Now for the backend sections we've seen reference to, but not actually used:
backend web_server
server webserver webserver:80 check
backend blog_server
option httpchk
server ghost ghost:2368 check
This is where those backends are defined. Multiple 'server' lines can be used and loadbalancing to those servers will occur when requests are made to those backends. But as I said initially, I'm not actually doing loadbalancing so I only have a single server defined in each section. I do like the monitoring abilities however so like to add the check option which will allow HAProxy to poll the status of the servers. The webserver entry does not have 'option httpchk' as it will return a 404 error and be marked as offline. TCP in this case is fine. I could specify a path if I wanted but then I might have to change this config later on and I'd likely forget by then.

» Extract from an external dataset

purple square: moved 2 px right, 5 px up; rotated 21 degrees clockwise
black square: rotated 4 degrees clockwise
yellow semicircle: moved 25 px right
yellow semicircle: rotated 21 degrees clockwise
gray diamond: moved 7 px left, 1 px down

So, some of you may have looked at this and thought - well that's all fine, but why are you using HTTP only for internal sites and HTTPS for the external ones? Surely it would be more secure (and easier config wise) to simply punt everything to HTTPS and process it there?!

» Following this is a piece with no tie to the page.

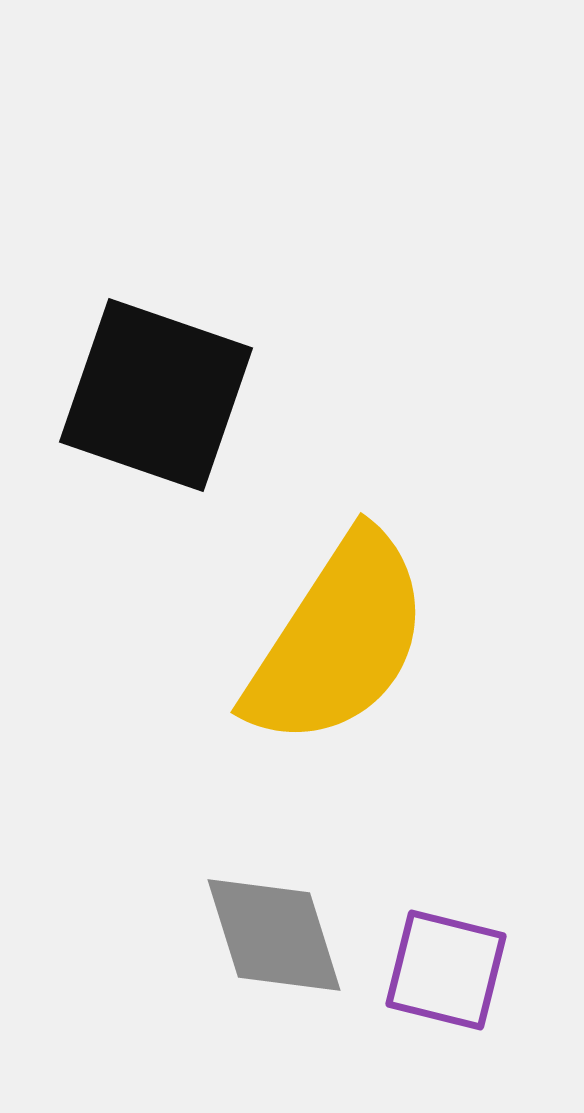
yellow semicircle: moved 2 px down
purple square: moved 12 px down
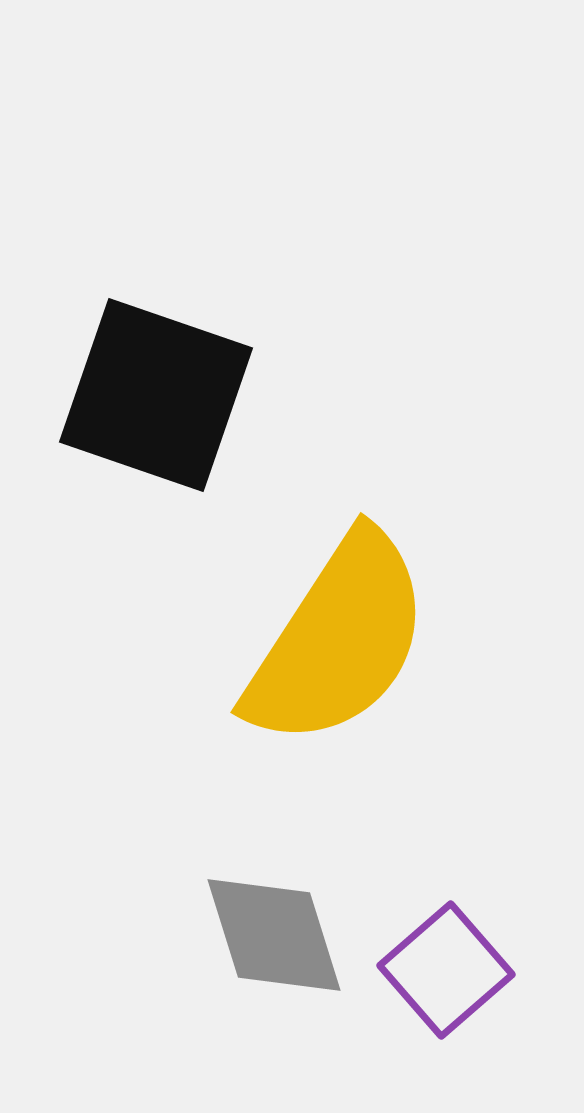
purple square: rotated 35 degrees clockwise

I have a perfectly good explanation! SSL certificates are generated by LetsEncrypt. In order to generate a certificate for a domain you must prove you own the subdomain, which requires an external DNS record in place. If I have an internal DNS server (which I do) and do not wish for a website to be externally facing, I do not create an external DNS record for it. This means that LetsEncrypt will not be able to resolve any internal DNS entries and will therefore fail to validate the domain. If I push these sites to HTTPS without such validation I will get certificate errors in my browser! I could probably solve this using some sort of internal CA but I really don't want to go there, and HTTP is fine for my setup.
Final Bits:
Since I run this on docker, I thought I would share a few things I noticed.
You can use the following syntax to test your HAProxy configuration:
docker run -it --rm -v /path/to/config:/usr/local/etc/haproxy/haproxy.cfg haproxy:alpine haproxy -c -f /usr/local/etc/haproxy/haproxy.cfg
That's assuming of course you're happy to use the haproxy:alpine image!
You can also reload the HAProxy configuration by issuing a SIGHUP to the container, this won't restart the container (but it will clear the stats if you use the stats page).
Issue the sighup using the following command:
docker kill -s HUP haproxy_container_name
I mentioned in the introduction that I wanted some sort of status page, well HAProxy has this functionality built in! I didn't cover it above because it's not directly related to the loadbalancing site and it's really easy to enable.
Simple add the following 3 lines into the defaults section:
defaults
stats enable
stats auth username:password
stats uri /mystatsurl
You'll want to modify the auth section to use a username and password of your choosing as well as the uri section for a URL. Then you can simply hit the loadbalancer on one of its running protocols and it'll serve a live copy of that file. The statistics will be lost after a restart / reload of HAProxy. If you want something more in depth refer to the configuration guide.